An object containing attributes:

statisticfloating point array or NumPy scalar

Spearman correlation coefficient

pvaluefloating point array NumPy scalar

The p-value - the probabilitiy of realizing such an extreme statistic value under the null hypothesis that two samples have no ordinal correlation. See alternative above for alternative hypotheses.

Warns:
ConstantInputWarning

Raised if an input is a constant array. The correlation coefficient is not defined in this case, so np.nan is returned.

Notes

spearmanrho was created to make improvements to SciPy’s implementation of the Spearman correlation test without making backward-incompatible changes to spearmanr. Advantages of spearmanrho over spearmanr include:

  • spearmanrho follows standard array broadcasting rules.

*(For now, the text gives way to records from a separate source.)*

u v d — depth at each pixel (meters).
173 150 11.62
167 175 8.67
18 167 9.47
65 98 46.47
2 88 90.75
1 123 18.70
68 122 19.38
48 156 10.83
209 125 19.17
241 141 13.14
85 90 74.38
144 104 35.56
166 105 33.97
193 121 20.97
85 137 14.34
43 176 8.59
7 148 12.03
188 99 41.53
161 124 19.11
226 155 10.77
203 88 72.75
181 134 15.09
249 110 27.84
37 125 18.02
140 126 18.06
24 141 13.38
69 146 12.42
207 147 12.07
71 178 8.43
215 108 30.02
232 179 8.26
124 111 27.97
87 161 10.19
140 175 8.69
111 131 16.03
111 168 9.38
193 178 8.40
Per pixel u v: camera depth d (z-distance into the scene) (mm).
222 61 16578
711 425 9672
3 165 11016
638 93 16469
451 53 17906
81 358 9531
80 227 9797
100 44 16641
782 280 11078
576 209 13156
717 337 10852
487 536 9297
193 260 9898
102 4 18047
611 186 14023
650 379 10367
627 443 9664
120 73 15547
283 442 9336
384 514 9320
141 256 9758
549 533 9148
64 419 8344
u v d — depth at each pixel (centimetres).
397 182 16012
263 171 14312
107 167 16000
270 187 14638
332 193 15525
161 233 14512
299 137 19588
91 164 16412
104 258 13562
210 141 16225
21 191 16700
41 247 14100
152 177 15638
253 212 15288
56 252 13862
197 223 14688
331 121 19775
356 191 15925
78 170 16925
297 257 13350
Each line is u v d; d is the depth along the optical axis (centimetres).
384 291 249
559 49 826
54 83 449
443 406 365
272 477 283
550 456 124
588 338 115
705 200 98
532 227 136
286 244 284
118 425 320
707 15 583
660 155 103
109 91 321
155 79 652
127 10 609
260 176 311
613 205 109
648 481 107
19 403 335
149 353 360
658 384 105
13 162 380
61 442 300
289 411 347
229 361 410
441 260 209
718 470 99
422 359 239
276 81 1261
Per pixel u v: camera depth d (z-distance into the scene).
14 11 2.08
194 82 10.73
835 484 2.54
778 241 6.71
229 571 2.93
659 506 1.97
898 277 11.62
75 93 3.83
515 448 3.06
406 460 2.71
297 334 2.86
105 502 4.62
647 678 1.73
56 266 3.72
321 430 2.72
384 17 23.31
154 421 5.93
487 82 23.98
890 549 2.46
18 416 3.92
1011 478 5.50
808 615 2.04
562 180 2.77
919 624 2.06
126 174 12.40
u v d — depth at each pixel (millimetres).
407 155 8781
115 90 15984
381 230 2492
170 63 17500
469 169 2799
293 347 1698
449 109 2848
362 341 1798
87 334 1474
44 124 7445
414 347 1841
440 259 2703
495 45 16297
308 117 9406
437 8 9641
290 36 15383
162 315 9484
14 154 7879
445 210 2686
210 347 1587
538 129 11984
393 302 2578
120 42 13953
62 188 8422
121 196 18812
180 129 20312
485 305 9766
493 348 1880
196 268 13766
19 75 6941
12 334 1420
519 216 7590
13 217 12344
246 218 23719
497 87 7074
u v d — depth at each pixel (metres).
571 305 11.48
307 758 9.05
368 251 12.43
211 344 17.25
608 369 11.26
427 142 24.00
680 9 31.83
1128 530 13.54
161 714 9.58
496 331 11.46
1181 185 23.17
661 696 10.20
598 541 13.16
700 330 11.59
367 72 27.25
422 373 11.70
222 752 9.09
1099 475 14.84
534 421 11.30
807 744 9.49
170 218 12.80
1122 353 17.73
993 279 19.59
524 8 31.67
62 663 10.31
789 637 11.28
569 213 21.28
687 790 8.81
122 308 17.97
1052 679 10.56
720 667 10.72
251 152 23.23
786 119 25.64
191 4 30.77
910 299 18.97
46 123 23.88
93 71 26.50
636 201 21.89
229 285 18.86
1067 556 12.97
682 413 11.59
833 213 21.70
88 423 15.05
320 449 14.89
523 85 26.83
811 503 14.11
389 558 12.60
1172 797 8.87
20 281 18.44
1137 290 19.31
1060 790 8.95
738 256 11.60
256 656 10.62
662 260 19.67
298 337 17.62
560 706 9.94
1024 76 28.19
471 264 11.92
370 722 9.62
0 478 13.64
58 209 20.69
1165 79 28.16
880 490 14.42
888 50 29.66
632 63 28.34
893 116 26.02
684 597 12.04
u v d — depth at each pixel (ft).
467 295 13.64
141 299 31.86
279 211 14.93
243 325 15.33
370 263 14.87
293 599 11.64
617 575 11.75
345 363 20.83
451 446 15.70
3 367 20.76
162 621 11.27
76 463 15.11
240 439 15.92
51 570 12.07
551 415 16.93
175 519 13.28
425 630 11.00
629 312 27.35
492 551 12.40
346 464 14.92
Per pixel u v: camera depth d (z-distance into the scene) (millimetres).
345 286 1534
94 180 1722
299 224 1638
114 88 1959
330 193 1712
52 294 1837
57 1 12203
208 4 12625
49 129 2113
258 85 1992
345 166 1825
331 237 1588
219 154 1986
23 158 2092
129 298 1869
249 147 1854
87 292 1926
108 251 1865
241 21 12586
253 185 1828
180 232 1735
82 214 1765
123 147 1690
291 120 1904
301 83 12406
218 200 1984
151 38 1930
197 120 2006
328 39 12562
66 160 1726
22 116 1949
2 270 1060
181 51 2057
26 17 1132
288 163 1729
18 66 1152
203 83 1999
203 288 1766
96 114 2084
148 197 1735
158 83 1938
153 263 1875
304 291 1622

  • spearmanrho is compatible with some non-NumPy arrays.

  • spearmanrho can compute exact p-values, even in the presence of ties, when an appropriate instance of PermutationMethod is provided via the method argument.

Beginning in SciPy 1.9, np.matrix inputs (not recommended for new code) are converted to np.ndarray before the calculation is performed. In this case, the output will be a scalar or np.ndarray of appropriate shape rather than a 2D np.matrix. Similarly, while masked elements of masked arrays are ignored, the output will be a scalar or np.ndarray rather than a masked array with mask=False.

Array API Standard Support

spearmanrho has experimental support for Python Array API Standard compatible backends in addition to NumPy. Please consider testing these features by setting an environment variable SCIPY_ARRAY_API=1 and providing CuPy, PyTorch, JAX, or Dask arrays as array arguments. The following combinations of backend and device (or other capability) are supported.

Library

CPU

GPU

NumPy

n/a

CuPy

n/a

PyTorch

JAX

Dask

n/a

See Support for the array API standard for more information.

References

[1]

Zwillinger, D. and Kokoska, S. (2000). CRC Standard Probability and Statistics Tables and Formulae. Chapman & Hall: New York. 2000. Section 14.7

[2]

Kendall, M. G. and Stuart, A. (1973). The Advanced Theory of Statistics, Volume 2: Inference and Relationship. Griffin. 1973. Section 31.18

Examples

Univariate samples, approximate p-value.

>>> import numpy as np
>>> from scipy import stats
>>> x = [1, 2, 3, 4, 5]
>>> y = [5, 6, 7, 8, 7]
>>> res = stats.spearmanrho(x, y)
>>> res.statistic
np.float64(0.8207826816681233)
>>> res.pvalue
np.float64(0.08858700531354405)

Univariate samples, exact p-value.

>>> res = stats.spearmanrho(x, y, method=stats.PermutationMethod())
>>> res.statistic
np.float64(0.8207826816681233)
>>> res.pvalue
np.float64(0.13333333333333333)

Batch of univariate samples, one vectorized call.

>>> rng = np.random.default_rng()
>>> x2 = rng.standard_normal((2, 100))
>>> y2 = rng.standard_normal((2, 100))
>>> res = stats.spearmanrho(x2, y2, axis=-1)
>>> res.statistic
array([ 0.16585659, -0.12151215])
>>> res.pvalue
array([0.0991155 , 0.22846869])

Bivariate samples using standard broadcasting rules.

>>> res = stats.spearmanrho(x2[np.newaxis, :], x2[:, np.newaxis], axis=-1)
>>> res.statistic
array([[ 1.        , -0.14670267],
       [-0.14670267,  1.        ]])
>>> res.pvalue
array([[0.        , 0.14526128],
       [0.14526128, 0.        ]])